▶ [Problem requirements] Quote every one of these lines word for word.

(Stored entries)
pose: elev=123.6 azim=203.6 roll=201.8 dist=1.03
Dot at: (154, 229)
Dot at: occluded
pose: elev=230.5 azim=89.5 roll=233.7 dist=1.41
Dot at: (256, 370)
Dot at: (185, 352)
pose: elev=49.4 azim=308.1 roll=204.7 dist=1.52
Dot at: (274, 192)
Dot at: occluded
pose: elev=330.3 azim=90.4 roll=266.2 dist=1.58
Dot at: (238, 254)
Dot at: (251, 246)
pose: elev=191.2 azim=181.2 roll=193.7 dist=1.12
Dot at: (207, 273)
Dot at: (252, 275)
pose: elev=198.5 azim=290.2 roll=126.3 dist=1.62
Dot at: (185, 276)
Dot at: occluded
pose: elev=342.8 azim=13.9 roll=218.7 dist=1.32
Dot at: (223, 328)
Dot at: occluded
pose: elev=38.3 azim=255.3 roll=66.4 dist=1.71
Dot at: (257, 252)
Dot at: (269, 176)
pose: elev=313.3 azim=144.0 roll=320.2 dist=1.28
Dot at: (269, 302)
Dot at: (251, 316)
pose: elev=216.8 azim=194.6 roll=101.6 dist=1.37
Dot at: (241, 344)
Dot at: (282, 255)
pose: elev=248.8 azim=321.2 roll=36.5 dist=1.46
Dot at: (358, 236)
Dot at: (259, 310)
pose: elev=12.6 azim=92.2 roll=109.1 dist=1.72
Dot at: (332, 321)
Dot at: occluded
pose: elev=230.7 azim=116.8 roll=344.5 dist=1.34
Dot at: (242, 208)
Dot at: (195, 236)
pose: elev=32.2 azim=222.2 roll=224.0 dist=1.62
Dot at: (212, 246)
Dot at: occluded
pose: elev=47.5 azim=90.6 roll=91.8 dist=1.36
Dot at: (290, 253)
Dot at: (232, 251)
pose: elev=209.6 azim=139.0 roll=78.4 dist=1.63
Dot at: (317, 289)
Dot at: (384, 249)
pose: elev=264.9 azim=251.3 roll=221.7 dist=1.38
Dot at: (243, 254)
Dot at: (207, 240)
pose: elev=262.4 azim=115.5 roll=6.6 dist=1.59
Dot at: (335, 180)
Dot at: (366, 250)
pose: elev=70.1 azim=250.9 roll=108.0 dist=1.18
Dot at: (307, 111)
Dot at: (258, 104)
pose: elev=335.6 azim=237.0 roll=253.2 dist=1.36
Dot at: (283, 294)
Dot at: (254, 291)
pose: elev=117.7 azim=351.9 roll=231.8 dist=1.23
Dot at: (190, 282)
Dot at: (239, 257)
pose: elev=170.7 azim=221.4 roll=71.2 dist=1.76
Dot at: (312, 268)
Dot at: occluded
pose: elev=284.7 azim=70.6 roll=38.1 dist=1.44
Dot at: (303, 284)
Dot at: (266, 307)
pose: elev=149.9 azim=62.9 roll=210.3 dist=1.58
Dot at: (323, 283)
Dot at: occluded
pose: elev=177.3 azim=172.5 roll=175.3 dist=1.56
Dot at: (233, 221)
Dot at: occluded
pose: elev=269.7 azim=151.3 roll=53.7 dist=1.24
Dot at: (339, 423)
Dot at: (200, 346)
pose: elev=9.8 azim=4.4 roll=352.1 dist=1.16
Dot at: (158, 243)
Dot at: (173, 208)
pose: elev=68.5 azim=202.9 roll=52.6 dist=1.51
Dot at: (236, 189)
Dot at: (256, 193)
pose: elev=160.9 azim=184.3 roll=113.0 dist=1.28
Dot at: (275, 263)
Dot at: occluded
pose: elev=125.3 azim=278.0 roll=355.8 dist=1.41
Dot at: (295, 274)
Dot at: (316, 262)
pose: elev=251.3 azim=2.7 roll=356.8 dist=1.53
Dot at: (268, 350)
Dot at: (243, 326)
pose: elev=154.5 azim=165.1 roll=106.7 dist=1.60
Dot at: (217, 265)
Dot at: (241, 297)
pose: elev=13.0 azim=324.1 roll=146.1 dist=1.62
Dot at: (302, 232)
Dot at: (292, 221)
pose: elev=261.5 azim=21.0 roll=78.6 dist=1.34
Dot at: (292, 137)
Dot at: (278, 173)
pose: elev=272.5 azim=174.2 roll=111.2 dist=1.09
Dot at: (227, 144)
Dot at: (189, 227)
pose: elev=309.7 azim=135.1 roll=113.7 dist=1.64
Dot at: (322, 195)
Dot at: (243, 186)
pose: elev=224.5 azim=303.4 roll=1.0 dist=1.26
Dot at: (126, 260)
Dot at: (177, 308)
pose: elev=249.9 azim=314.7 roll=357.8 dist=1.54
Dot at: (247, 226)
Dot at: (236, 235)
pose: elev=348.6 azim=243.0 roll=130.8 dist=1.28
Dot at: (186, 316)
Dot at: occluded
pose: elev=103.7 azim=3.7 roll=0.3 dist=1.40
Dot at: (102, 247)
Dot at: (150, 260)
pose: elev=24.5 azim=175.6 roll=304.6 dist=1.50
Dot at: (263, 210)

▶ [Task answer]
pose: elev=123.6 azim=203.6 roll=201.8 dist=1.03
Dot at: (154, 229)
Dot at: occluded
pose: elev=230.5 azim=89.5 roll=233.7 dist=1.41
Dot at: (256, 370)
Dot at: (185, 352)
pose: elev=49.4 azim=308.1 roll=204.7 dist=1.52
Dot at: (274, 192)
Dot at: occluded
pose: elev=330.3 azim=90.4 roll=266.2 dist=1.58
Dot at: (238, 254)
Dot at: (251, 246)
pose: elev=191.2 azim=181.2 roll=193.7 dist=1.12
Dot at: (207, 273)
Dot at: (252, 275)
pose: elev=198.5 azim=290.2 roll=126.3 dist=1.62
Dot at: (185, 276)
Dot at: occluded
pose: elev=342.8 azim=13.9 roll=218.7 dist=1.32
Dot at: (223, 328)
Dot at: occluded
pose: elev=38.3 azim=255.3 roll=66.4 dist=1.71
Dot at: (257, 252)
Dot at: (269, 176)
pose: elev=313.3 azim=144.0 roll=320.2 dist=1.28
Dot at: (269, 302)
Dot at: (251, 316)
pose: elev=216.8 azim=194.6 roll=101.6 dist=1.37
Dot at: (241, 344)
Dot at: (282, 255)
pose: elev=248.8 azim=321.2 roll=36.5 dist=1.46
Dot at: (358, 236)
Dot at: (259, 310)
pose: elev=12.6 azim=92.2 roll=109.1 dist=1.72
Dot at: (332, 321)
Dot at: occluded
pose: elev=230.7 azim=116.8 roll=344.5 dist=1.34
Dot at: (242, 208)
Dot at: (195, 236)
pose: elev=32.2 azim=222.2 roll=224.0 dist=1.62
Dot at: (212, 246)
Dot at: occluded
pose: elev=47.5 azim=90.6 roll=91.8 dist=1.36
Dot at: (290, 253)
Dot at: (232, 251)
pose: elev=209.6 azim=139.0 roll=78.4 dist=1.63
Dot at: (317, 289)
Dot at: (384, 249)
pose: elev=264.9 azim=251.3 roll=221.7 dist=1.38
Dot at: (243, 254)
Dot at: (207, 240)
pose: elev=262.4 azim=115.5 roll=6.6 dist=1.59
Dot at: (335, 180)
Dot at: (366, 250)
pose: elev=70.1 azim=250.9 roll=108.0 dist=1.18
Dot at: (307, 111)
Dot at: (258, 104)
pose: elev=335.6 azim=237.0 roll=253.2 dist=1.36
Dot at: (283, 294)
Dot at: (254, 291)
pose: elev=117.7 azim=351.9 roll=231.8 dist=1.23
Dot at: (190, 282)
Dot at: (239, 257)
pose: elev=170.7 azim=221.4 roll=71.2 dist=1.76
Dot at: (312, 268)
Dot at: occluded
pose: elev=284.7 azim=70.6 roll=38.1 dist=1.44
Dot at: (303, 284)
Dot at: (266, 307)
pose: elev=149.9 azim=62.9 roll=210.3 dist=1.58
Dot at: (323, 283)
Dot at: occluded
pose: elev=177.3 azim=172.5 roll=175.3 dist=1.56
Dot at: (233, 221)
Dot at: occluded
pose: elev=269.7 azim=151.3 roll=53.7 dist=1.24
Dot at: (339, 423)
Dot at: (200, 346)
pose: elev=9.8 azim=4.4 roll=352.1 dist=1.16
Dot at: (158, 243)
Dot at: (173, 208)
pose: elev=68.5 azim=202.9 roll=52.6 dist=1.51
Dot at: (236, 189)
Dot at: (256, 193)
pose: elev=160.9 azim=184.3 roll=113.0 dist=1.28
Dot at: (275, 263)
Dot at: occluded
pose: elev=125.3 azim=278.0 roll=355.8 dist=1.41
Dot at: (295, 274)
Dot at: (316, 262)
pose: elev=251.3 azim=2.7 roll=356.8 dist=1.53
Dot at: (268, 350)
Dot at: (243, 326)
pose: elev=154.5 azim=165.1 roll=106.7 dist=1.60
Dot at: (217, 265)
Dot at: (241, 297)
pose: elev=13.0 azim=324.1 roll=146.1 dist=1.62
Dot at: (302, 232)
Dot at: (292, 221)
pose: elev=261.5 azim=21.0 roll=78.6 dist=1.34
Dot at: (292, 137)
Dot at: (278, 173)
pose: elev=272.5 azim=174.2 roll=111.2 dist=1.09
Dot at: (227, 144)
Dot at: (189, 227)
pose: elev=309.7 azim=135.1 roll=113.7 dist=1.64
Dot at: (322, 195)
Dot at: (243, 186)
pose: elev=224.5 azim=303.4 roll=1.0 dist=1.26
Dot at: (126, 260)
Dot at: (177, 308)
pose: elev=249.9 azim=314.7 roll=357.8 dist=1.54
Dot at: (247, 226)
Dot at: (236, 235)
pose: elev=348.6 azim=243.0 roll=130.8 dist=1.28
Dot at: (186, 316)
Dot at: occluded
pose: elev=103.7 azim=3.7 roll=0.3 dist=1.40
Dot at: (102, 247)
Dot at: (150, 260)
pose: elev=24.5 azim=175.6 roll=304.6 dist=1.50
Dot at: (263, 210)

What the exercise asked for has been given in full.